Please write out again the lines from the beginning of the records through the line containing "s Eingangs berücksichtigt.", including both ends.

Recorded data
# # # #

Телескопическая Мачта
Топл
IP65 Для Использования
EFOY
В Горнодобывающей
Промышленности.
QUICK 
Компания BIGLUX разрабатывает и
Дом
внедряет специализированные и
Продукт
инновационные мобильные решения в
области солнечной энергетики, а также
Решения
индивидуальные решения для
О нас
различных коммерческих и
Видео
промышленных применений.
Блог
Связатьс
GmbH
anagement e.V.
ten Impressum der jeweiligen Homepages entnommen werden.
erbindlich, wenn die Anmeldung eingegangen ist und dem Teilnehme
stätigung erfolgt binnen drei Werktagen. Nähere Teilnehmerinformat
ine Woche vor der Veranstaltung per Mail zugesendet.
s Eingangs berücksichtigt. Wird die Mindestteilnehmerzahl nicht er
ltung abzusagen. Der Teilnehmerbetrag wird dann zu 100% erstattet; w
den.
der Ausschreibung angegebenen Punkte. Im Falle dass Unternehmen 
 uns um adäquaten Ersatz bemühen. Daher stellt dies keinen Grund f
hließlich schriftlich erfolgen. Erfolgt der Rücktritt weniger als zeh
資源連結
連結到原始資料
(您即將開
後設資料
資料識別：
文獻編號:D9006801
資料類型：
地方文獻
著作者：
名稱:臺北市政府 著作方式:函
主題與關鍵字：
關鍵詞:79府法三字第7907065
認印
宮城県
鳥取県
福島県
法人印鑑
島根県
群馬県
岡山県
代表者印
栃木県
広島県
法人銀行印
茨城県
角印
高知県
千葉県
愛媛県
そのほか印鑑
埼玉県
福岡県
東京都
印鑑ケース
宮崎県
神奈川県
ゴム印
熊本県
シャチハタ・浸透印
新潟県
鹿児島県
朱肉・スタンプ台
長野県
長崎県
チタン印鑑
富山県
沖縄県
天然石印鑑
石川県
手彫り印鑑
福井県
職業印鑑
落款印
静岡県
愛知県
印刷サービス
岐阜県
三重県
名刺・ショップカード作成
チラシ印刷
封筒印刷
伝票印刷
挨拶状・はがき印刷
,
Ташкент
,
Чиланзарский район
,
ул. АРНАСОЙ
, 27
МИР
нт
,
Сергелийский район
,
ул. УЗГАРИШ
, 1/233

# # # #

Exercise result —
Телескопическая Мачта
Топл
IP65 Для Использования
EFOY
В Горнодобывающей
Промышленности.
QUICK 
Компания BIGLUX разрабатывает и
Дом
внедряет специализированные и
Продукт
инновационные мобильные решения в
области солнечной энергетики, а также
Решения
индивидуальные решения для
О нас
различных коммерческих и
Видео
промышленных применений.
Блог
Связатьс
GmbH
anagement e.V.
ten Impressum der jeweiligen Homepages entnommen werden.
erbindlich, wenn die Anmeldung eingegangen ist und dem Teilnehme
stätigung erfolgt binnen drei Werktagen. Nähere Teilnehmerinformat
ine Woche vor der Veranstaltung per Mail zugesendet.
s Eingangs berücksichtigt. Wird die Mindestteilnehmerzahl nicht er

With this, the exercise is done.